8 Years After Its Founding at Mobile World Congress, Can Open RAN Scale?

Although it didn’t originate that way, O-RAN has become seen as an ‘anti-Huawei’ alliance. It stands to gain as U.S. and Europe are mandating removal of Chinese telecom equipment

8 Years After Its Founding at Mobile World Congress, Can Open RAN Scale?
Photo of, from left, Omdia's Gabriel Brown, AT&T Senior Vice President Yigal Elbaz, and Deutsche Telekom Senior Vice President Thomas Lips, on Tuesday, March 3, at Mobile World Congress

BARCELONA, March 10, 2026 — For decades, mobile operators had little choice in how they built their networks. A handful of equipment vendors controlled the entire stack – radios, software, and the interfaces between them – leaving carriers dependent on whichever supplier they had chosen and unable to mix components from competitors.

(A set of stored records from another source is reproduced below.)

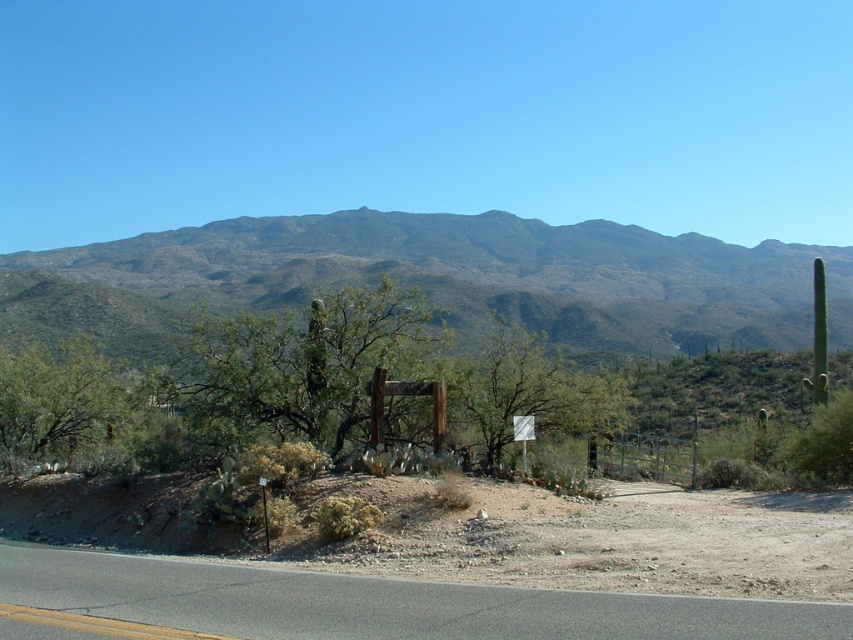
Is point (717, 240) closer to viewer compared to point (439, 604)?

No.

Does green textured mountain range at upper center appear under asphalt road at lower center?

No, green textured mountain range at upper center is not below asphalt road at lower center.

The image size is (853, 640). I want to click on green textured mountain range at upper center, so click(465, 276).

Can you confirm if asphalt road at lower center is taller than white plastic sign at center?

Correct, asphalt road at lower center is much taller as white plastic sign at center.

Who is taller, asphalt road at lower center or white plastic sign at center?

asphalt road at lower center is taller.

Does point (264, 621) come closer to viewer compared to point (531, 436)?

Yes.

At what (x,y) coordinates should I click in order to perform the action: click on asphalt road at lower center. Please return your answer as a coordinate pair (x, y). The width and height of the screenshot is (853, 640). Looking at the image, I should click on (379, 602).

Can you confirm if green textured mountain range at upper center is positioned above white plastic sign at center?

Result: Correct, green textured mountain range at upper center is located above white plastic sign at center.

Measure the distance between green textured mountain range at upper center and camera.

A distance of 19.83 meters exists between green textured mountain range at upper center and camera.

This screenshot has height=640, width=853. In order to click on green textured mountain range at upper center in this screenshot , I will do `click(465, 276)`.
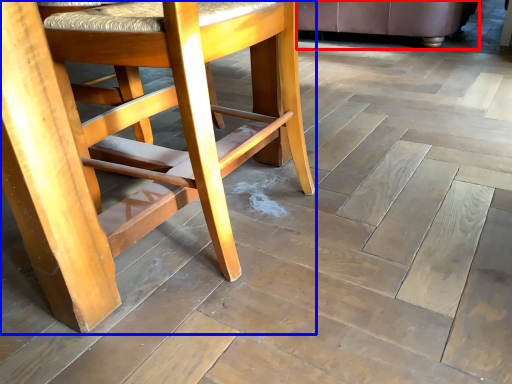
Question: Which object appears farthest to the camera in this image, chair (highlighted by a red box) or chair (highlighted by a blue box)?

Choices:
 (A) chair
 (B) chair

Answer: (A)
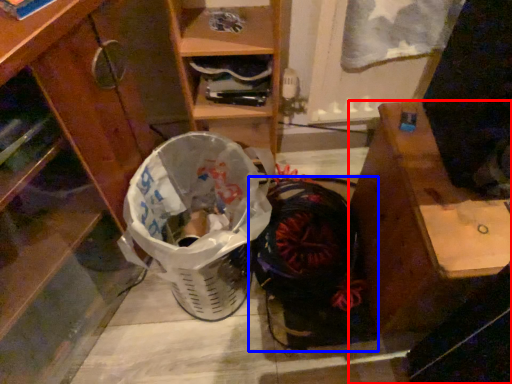
Question: Among these objects, which one is nearest to the camera, desk (highlighted by a red box) or footwear (highlighted by a blue box)?

Choices:
 (A) desk
 (B) footwear

Answer: (A)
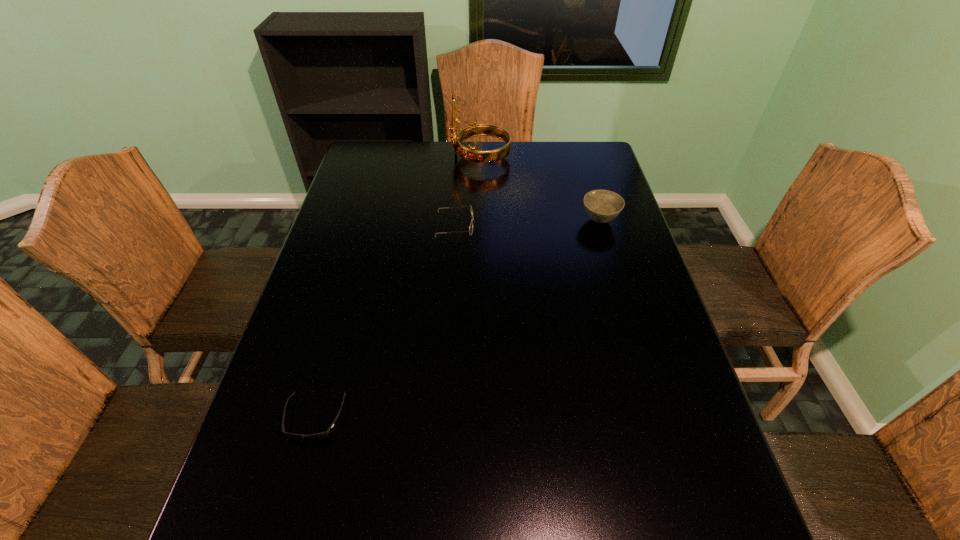
Identify the location of vacant space at the far right corner of the desktop. (588, 145).

Locate an element on the screen. The height and width of the screenshot is (540, 960). free point between the farthest object and the leftmost object is located at coordinates (397, 287).

Find the location of a particular element. free space between the tiara and the second shortest object is located at coordinates (468, 191).

Identify the location of vacant space in between the spectacles and the tallest object. The height and width of the screenshot is (540, 960). (468, 191).

In order to click on vacant area that lies between the spectacles and the rightmost object in this screenshot , I will do `click(527, 222)`.

At what (x,y) coordinates should I click in order to perform the action: click on free point between the spectacles and the third shortest object. Please return your answer as a coordinate pair (x, y). The width and height of the screenshot is (960, 540). Looking at the image, I should click on (527, 222).

I want to click on free spot between the shortest object and the spectacles, so click(x=385, y=321).

The width and height of the screenshot is (960, 540). Find the location of `vacant area that lies between the shortest object and the spectacles`. vacant area that lies between the shortest object and the spectacles is located at coordinates (385, 321).

The image size is (960, 540). In order to click on free spot between the nearest object and the second tallest object in this screenshot , I will do `click(457, 319)`.

At what (x,y) coordinates should I click in order to perform the action: click on free space between the third tallest object and the tallest object. Please return your answer as a coordinate pair (x, y). Looking at the image, I should click on click(x=468, y=191).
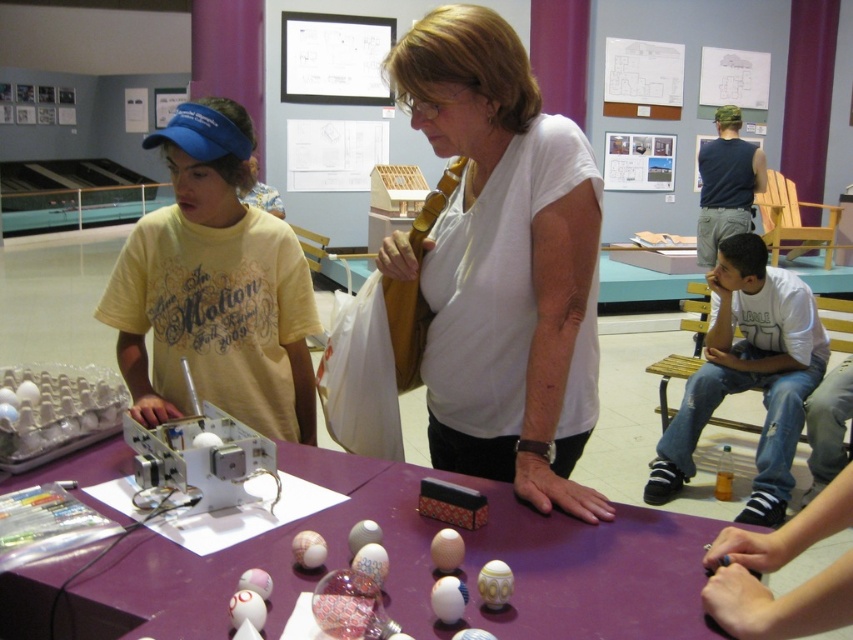
Between point (102, 476) and point (791, 381), which one is positioned in front?

Point (102, 476) is more forward.

How far apart are purple matte table at center and white cotton shirt at right?

They are 6.77 feet apart.

This screenshot has height=640, width=853. Find the location of `purple matte table at center`. purple matte table at center is located at coordinates (415, 564).

Where is `purple matte table at center`? This screenshot has height=640, width=853. purple matte table at center is located at coordinates (415, 564).

What do you see at coordinates (503, 262) in the screenshot? This screenshot has height=640, width=853. I see `white matte shirt at center` at bounding box center [503, 262].

The height and width of the screenshot is (640, 853). I want to click on white matte shirt at center, so click(503, 262).

The height and width of the screenshot is (640, 853). I want to click on white matte shirt at center, so click(x=503, y=262).

Does purple matte table at center appear on the left side of yellow cotton shirt at left?

In fact, purple matte table at center is to the right of yellow cotton shirt at left.

Where is `purple matte table at center`? Image resolution: width=853 pixels, height=640 pixels. purple matte table at center is located at coordinates (415, 564).

Describe the element at coordinates (415, 564) in the screenshot. Image resolution: width=853 pixels, height=640 pixels. I see `purple matte table at center` at that location.

Find the location of a particular element. purple matte table at center is located at coordinates (415, 564).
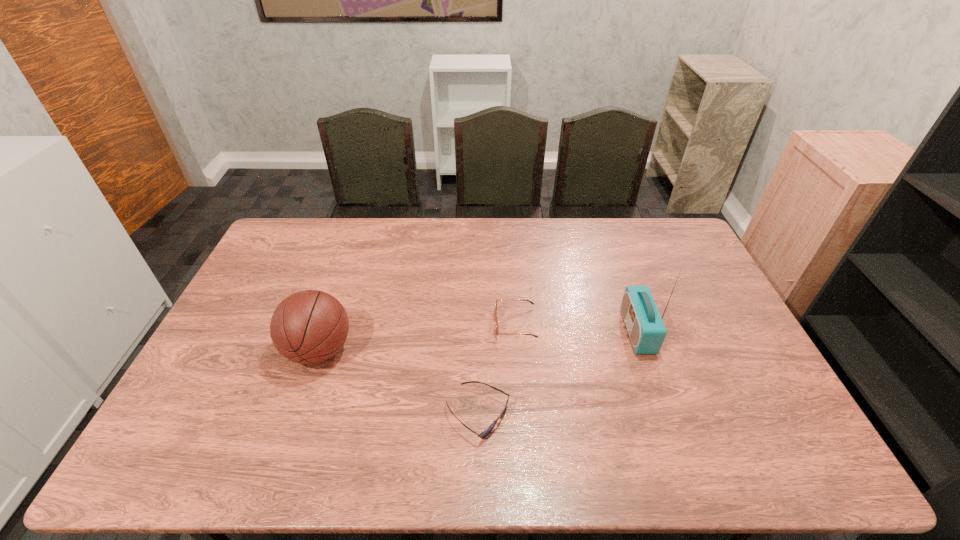
In the image, there is a desktop. At what (x,y) coordinates should I click in order to perform the action: click on vacant space at the right edge. Please return your answer as a coordinate pair (x, y). This screenshot has height=540, width=960. Looking at the image, I should click on (792, 421).

In the image, there is a desktop. At what (x,y) coordinates should I click in order to perform the action: click on free region at the near right corner. Please return your answer as a coordinate pair (x, y). Looking at the image, I should click on (746, 458).

Locate an element on the screen. free space between the basketball and the taller sunglasses is located at coordinates (418, 337).

Find the location of a particular element. empty space that is in between the second tallest object and the taller sunglasses is located at coordinates (418, 337).

This screenshot has width=960, height=540. Identify the location of free space that is in between the third shortest object and the radio receiver. (478, 341).

Identify the location of free spot between the third shortest object and the farther sunglasses. (418, 337).

In order to click on vacant space in between the farther sunglasses and the second tallest object in this screenshot , I will do `click(418, 337)`.

Where is `vacant area that lies between the tallest object and the nearer sunglasses`? vacant area that lies between the tallest object and the nearer sunglasses is located at coordinates click(x=558, y=373).

This screenshot has width=960, height=540. I want to click on free space between the taller sunglasses and the nearer sunglasses, so click(496, 369).

Identify the location of vacant point located between the farther sunglasses and the nearer sunglasses. The height and width of the screenshot is (540, 960). (496, 369).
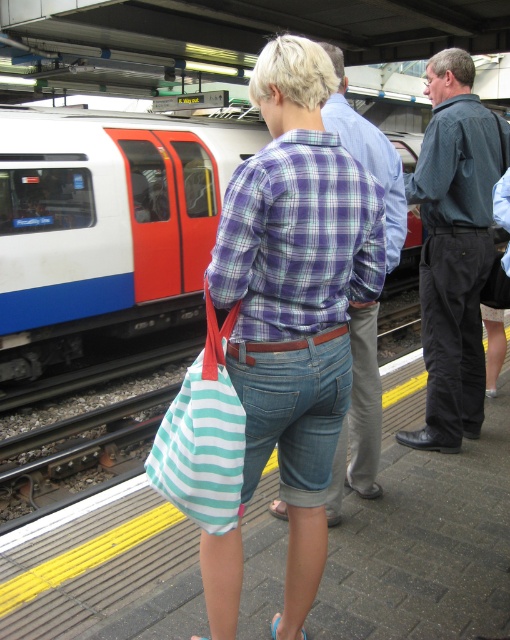
You are standing at the train station platform and see the white glossy train at upper left. If you were to walk directly towards the train, which direction should you move relative to your current position?

Since the white glossy train at upper left is located at point coordinates of 0.353 on the x axis and 0.206 on the y axis, you should move towards the upper left direction to reach it.

You are standing on the platform and want to compare the sizes of the white glossy train at upper left and the teal striped fabric bag at center. Which one is wider?

The white glossy train at upper left is wider than the teal striped fabric bag at center because its width surpasses the bag.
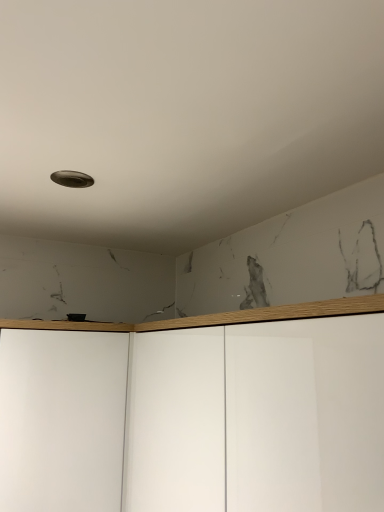
Where is `white glossy cabinet at lower left`? white glossy cabinet at lower left is located at coordinates (62, 420).

What do you see at coordinates (62, 420) in the screenshot? I see `white glossy cabinet at lower left` at bounding box center [62, 420].

What is the approximate height of white matte cabinet at center?

The height of white matte cabinet at center is 18.83 inches.

What do you see at coordinates (307, 414) in the screenshot?
I see `white matte cabinet at center` at bounding box center [307, 414].

At what (x,y) coordinates should I click in order to perform the action: click on white matte cabinet at center. Please return your answer as a coordinate pair (x, y). This screenshot has width=384, height=512. Looking at the image, I should click on (307, 414).

Locate an element on the screen. This screenshot has height=512, width=384. white glossy cabinet at lower left is located at coordinates (62, 420).

Is white matte cabinet at center at the left side of white glossy cabinet at lower left?

Incorrect, white matte cabinet at center is not on the left side of white glossy cabinet at lower left.

Is white matte cabinet at center further to camera compared to white glossy cabinet at lower left?

No, it is not.

Is point (159, 366) positioned after point (16, 367)?

No.

From the image's perspective, is white matte cabinet at center below white glossy cabinet at lower left?

No.

From a real-world perspective, between white matte cabinet at center and white glossy cabinet at lower left, who is vertically lower?

white glossy cabinet at lower left.

Which of these two, white matte cabinet at center or white glossy cabinet at lower left, is thinner?

With smaller width is white glossy cabinet at lower left.

Between white matte cabinet at center and white glossy cabinet at lower left, which one has more height?

white glossy cabinet at lower left.

Does white matte cabinet at center have a larger size compared to white glossy cabinet at lower left?

Yes, white matte cabinet at center is bigger than white glossy cabinet at lower left.

Is white matte cabinet at center inside or outside of white glossy cabinet at lower left?

white matte cabinet at center is outside white glossy cabinet at lower left.

Is white matte cabinet at center in contact with white glossy cabinet at lower left?

No, white matte cabinet at center is not in contact with white glossy cabinet at lower left.

Is white matte cabinet at center aimed at white glossy cabinet at lower left?

No, white matte cabinet at center is not facing towards white glossy cabinet at lower left.

Looking at this image, what's the angular difference between white matte cabinet at center and white glossy cabinet at lower left's facing directions?

90 degrees.

Identify the location of glass door below the white matte cabinet at center (from a real-world perspective). (62, 420).

Is white glossy cabinet at lower left at the right side of white matte cabinet at center?

Incorrect, white glossy cabinet at lower left is not on the right side of white matte cabinet at center.

Based on the photo, which object is further away from the camera taking this photo, white glossy cabinet at lower left or white matte cabinet at center?

white glossy cabinet at lower left.

Between point (92, 351) and point (292, 456), which one is positioned behind?

Point (92, 351)

From the image's perspective, is white glossy cabinet at lower left located beneath white matte cabinet at center?

Correct, white glossy cabinet at lower left appears lower than white matte cabinet at center in the image.

From a real-world perspective, which is physically below, white glossy cabinet at lower left or white matte cabinet at center?

In real-world perspective, white glossy cabinet at lower left is lower.

Which of these two, white glossy cabinet at lower left or white matte cabinet at center, is thinner?

With smaller width is white glossy cabinet at lower left.

Looking at this image, considering the relative sizes of white glossy cabinet at lower left and white matte cabinet at center in the image provided, is white glossy cabinet at lower left taller than white matte cabinet at center?

Yes, white glossy cabinet at lower left is taller than white matte cabinet at center.

Does white glossy cabinet at lower left have a larger size compared to white matte cabinet at center?

Incorrect, white glossy cabinet at lower left is not larger than white matte cabinet at center.

Can we say white glossy cabinet at lower left lies outside white matte cabinet at center?

That's correct, white glossy cabinet at lower left is outside of white matte cabinet at center.

Is white glossy cabinet at lower left not close to white matte cabinet at center?

They are positioned close to each other.

Looking at this image, does white glossy cabinet at lower left turn towards white matte cabinet at center?

No, white glossy cabinet at lower left is not oriented towards white matte cabinet at center.

Where is `glass door below the white matte cabinet at center (from a real-world perspective)`? glass door below the white matte cabinet at center (from a real-world perspective) is located at coordinates (62, 420).

At what (x,y) coordinates should I click in order to perform the action: click on dresser above the white glossy cabinet at lower left (from the image's perspective). Please return your answer as a coordinate pair (x, y). The height and width of the screenshot is (512, 384). Looking at the image, I should click on (307, 414).

The image size is (384, 512). I want to click on dresser to the right of white glossy cabinet at lower left, so click(x=307, y=414).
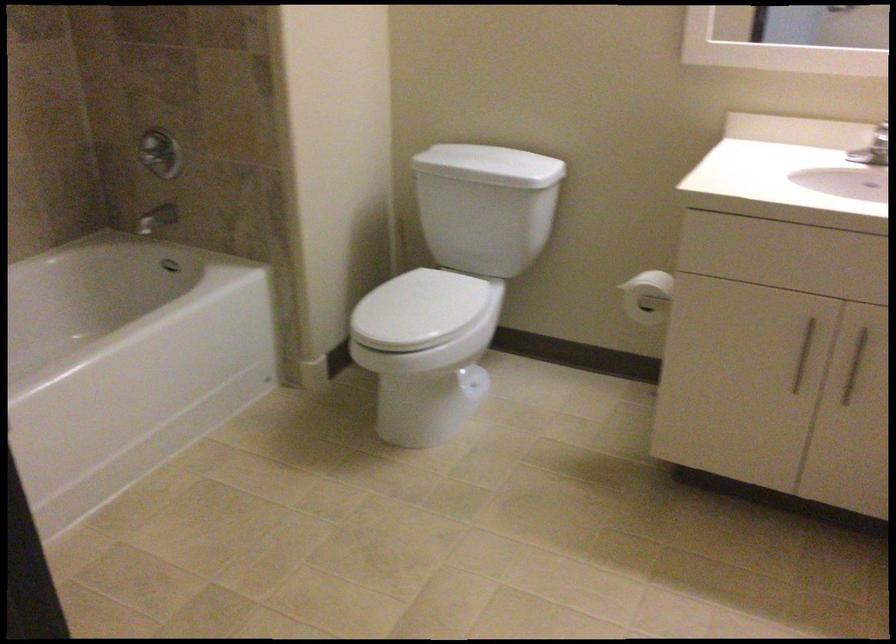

That changed in February 2018, when five of the world's largest mobile operators founded the O-RAN Alliance at the Mobile World Congress (MWC) that year. The founding members – U.S.-based AT&T, China Mobile, Deutsche Telekom, Japan-based NTT DOCOMO, and France-based Orange – advocated for open, interoperable mobile networks, in which hardware and software from different vendors can be mixed and matched instead of purchased as a single proprietary system. The approach, they argued, would drive down costs, accelerate innovation, and reduce dependence on any single supplier.

Eight years in

Eight years later, advocates of the movement said on March 3, at the 2026 O-RAN Alliance Summit, that one of its most ambitious bets has paid off. Rakuten Mobile, the Japanese carrier that built the world's largest fully open, cloud-native mobile network from scratch, reported its first annual profit last year. The network now serves 10.2 million subscribers across 350,000 cells built on disaggregated, multi-vendor infrastructure.